Première mondiale : la première greffe de moelle épinière chez un patient paralysé, réalisée à partir d'une technologie née dans le laboratoire du Prof. Tal Dvir, directeur du Centre de médecine régénérative et du Centre de nanotechnologie de l'Université de Tel-Aviv est prévue pour début 2027. Elle a été développée par la société biomédicale Matricelf, dont le Prof. Dvir est également directeur scientifique, sous la forme d'un implant neuronal biologique pour le traitement des lésions médullaires. Matricelf vient de signer un accord stratégique avec le Centre médical de réadaptation Loewenstein des services de santé de la Koupat Holim Clalit afin de préparer le premier essai clinique sur un paralysé, apportant une lueur d'espoir immense pour des millions de personnes souffrant de lésions médullaires à travers le monde.

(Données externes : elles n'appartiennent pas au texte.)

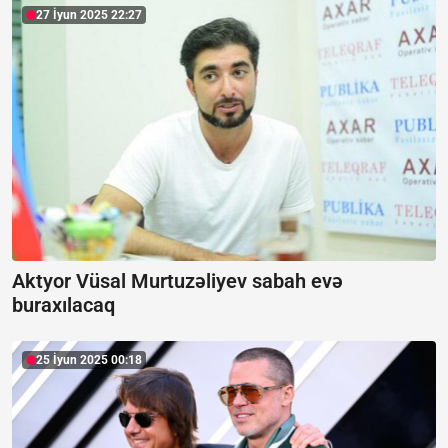
27 İyun 2025 22:27
Aktyor Vüsal Murtuzəliyev sabah evə
buraxılacaq
25 İyun 2025 00:18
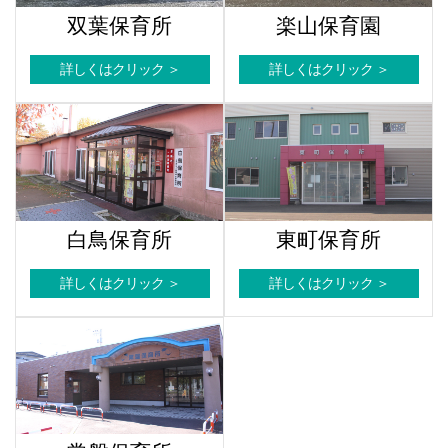
双葉保育所
楽山保育園
詳しくはクリック ＞
詳しくはクリック ＞
白鳥保育所
東町保育所
詳しくはクリック ＞
詳しくはクリック ＞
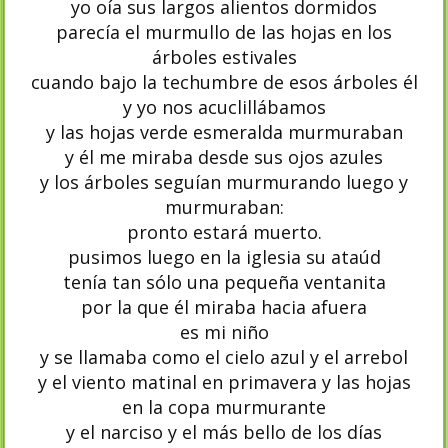
yo oía sus largos alientos dormidos
parecía el murmullo de las hojas en los
árboles estivales
cuando bajo la techumbre de esos árboles él
y yo nos acuclillábamos
y las hojas verde esmeralda murmuraban
y él me miraba desde sus ojos azules
y los árboles seguían murmurando luego y
murmuraban:
pronto estará muerto.
pusimos luego en la iglesia su ataúd
tenía tan sólo una pequeña ventanita
por la que él miraba hacia afuera
es mi niño
y se llamaba como el cielo azul y el arrebol
y el viento matinal en primavera y las hojas
en la copa murmurante
y el narciso y el más bello de los días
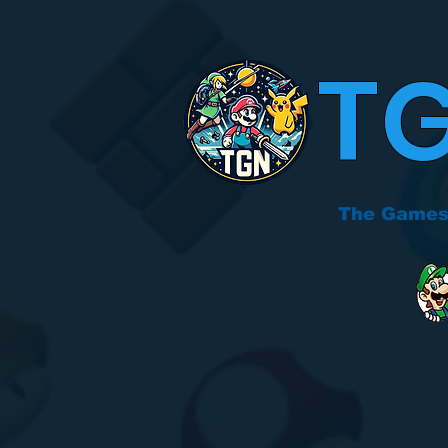
T
The Games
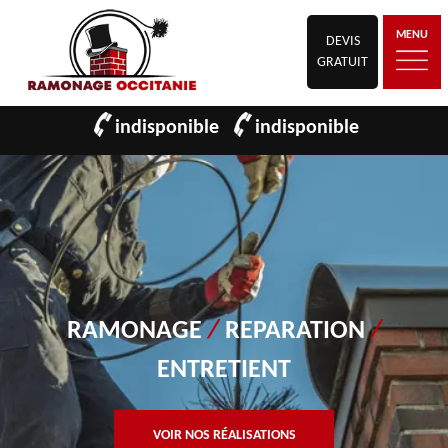
MENU
DEVIS
GRATUIT
indisponible
indisponible
RAMONAGE
/
REPARATION
/
ENTRETIENT
VOIR NOS RÉALISATIONS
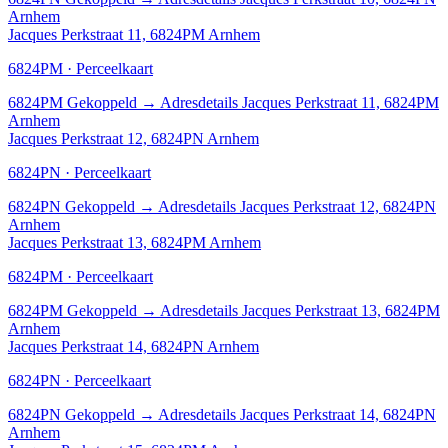
Arnhem
Jacques Perkstraat 11, 6824PM Arnhem
6824PM · Perceelkaart
6824PM
Gekoppeld
→
Adresdetails Jacques Perkstraat 11, 6824PM
Arnhem
Jacques Perkstraat 12, 6824PN Arnhem
6824PN · Perceelkaart
6824PN
Gekoppeld
→
Adresdetails Jacques Perkstraat 12, 6824PN
Arnhem
Jacques Perkstraat 13, 6824PM Arnhem
6824PM · Perceelkaart
6824PM
Gekoppeld
→
Adresdetails Jacques Perkstraat 13, 6824PM
Arnhem
Jacques Perkstraat 14, 6824PN Arnhem
6824PN · Perceelkaart
6824PN
Gekoppeld
→
Adresdetails Jacques Perkstraat 14, 6824PN
Arnhem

Aux termes de l'accord, le Centre Loewenstein commencera prochainement à identifier et évaluer les patients potentiellement adaptés au traitement, et à prélever les échantillons de sang nécessaires à la production d'implants neuronaux personnalisés.
Une technologie née à l'Université de Tel-aviv
Le traitement des lésions de la moelle épinière a longtemps été considéré comme l'un des plus grands défis de la médecine moderne. L'approche développée à l'Université de Tel-Aviv change radicalement la donne. Les chercheurs du laboratoire du Prof. Dvir travaillent à la mise au point de méthodes de fabrication de tissus biologiques à partir de cellules et de matériaux dérivés du corps du patient. Ils ont conçu un tissu biologique imprimé en 3D capable de reproduire fidèlement le fonctionnement d'une moelle épinière naturelle. Une fois implanté au niveau de la lésion, le nouveau tissu va fusionner avec les zones saines restées intactes situées au-dessus et en-dessous de la blessure, restaurant les connexions neuronales entre le membre paralysé et le cerveau du patient.

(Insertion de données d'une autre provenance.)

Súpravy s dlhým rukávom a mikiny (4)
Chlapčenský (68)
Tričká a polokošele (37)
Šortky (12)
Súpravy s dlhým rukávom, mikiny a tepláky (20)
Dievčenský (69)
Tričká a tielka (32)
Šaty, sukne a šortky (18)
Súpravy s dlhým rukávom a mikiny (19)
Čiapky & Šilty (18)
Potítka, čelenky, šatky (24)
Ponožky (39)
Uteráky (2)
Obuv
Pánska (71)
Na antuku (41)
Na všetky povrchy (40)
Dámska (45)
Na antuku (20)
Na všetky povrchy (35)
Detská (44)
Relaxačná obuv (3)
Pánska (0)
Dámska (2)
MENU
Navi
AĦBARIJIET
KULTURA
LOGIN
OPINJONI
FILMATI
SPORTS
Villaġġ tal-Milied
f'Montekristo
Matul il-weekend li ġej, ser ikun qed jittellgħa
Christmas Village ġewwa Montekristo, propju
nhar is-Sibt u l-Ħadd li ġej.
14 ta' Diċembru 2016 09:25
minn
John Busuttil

Le tissu est fabriqué à partir des propres cellules et tissus du patient, extraites d'un échantillon de son sang, à partir duquel sont produites des cellules souches (cellules capables de se différencier en différents types de cellules de l'organisme) qui servent à fabriquer la composante cellulaire de l'implant. L'utilisation des cellules du patient vise à réduire le risque de rejet de l'implant et à améliorer son absorption par l'organisme.

L'objectif est de créer un implant neuronal personnalisé pour chaque patient constituant une sorte de « pièce de rechange » biologique conçue pour remplacer les tissus endommagés, et de l'implanter au niveau de la lésion médullaire. À terme, le traitement devrait permettre aux personnes paralysées par suite d'une lésion médullaire de se tenir debout, de recouvrer leur mobilité, et de retrouver une plus grande autonomie.
Vers la première greffe
La technologie sur laquelle repose l'implant neuronal de Matricelf est issue de ces recherches, et l'entreprise travaille actuellement à son application clinique.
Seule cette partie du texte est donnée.